[Saved entries]
_ _ _ _

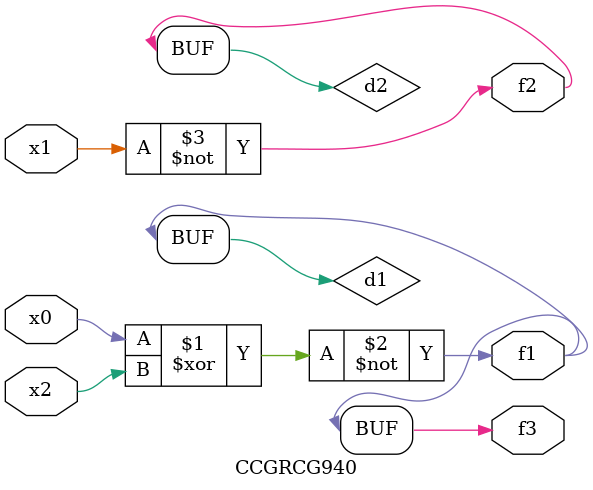
<source format=v>
module CCGRCG940(
	input x0, x1, x2,
	output f1, f2, f3
);

	wire d1, d2, d3;

	xnor (d1, x0, x2);
	nand (d2, x1);
	nor (d3, x1, x2);
	assign f1 = d1;
	assign f2 = d2;
	assign f3 = d1;
endmodule

</source>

_ _ _ _

[WORK INSTRUCTIONS]
Restate each entry word for word, leaving out any pictures.

[RESPONSE TO THE EXERCISE]
<source format=v>
module CCGRCG940(
	input x0, x1, x2,
	output f1, f2, f3
);

	wire d1, d2, d3;

	xnor (d1, x0, x2);
	nand (d2, x1);
	nor (d3, x1, x2);
	assign f1 = d1;
	assign f2 = d2;
	assign f3 = d1;
endmodule

</source>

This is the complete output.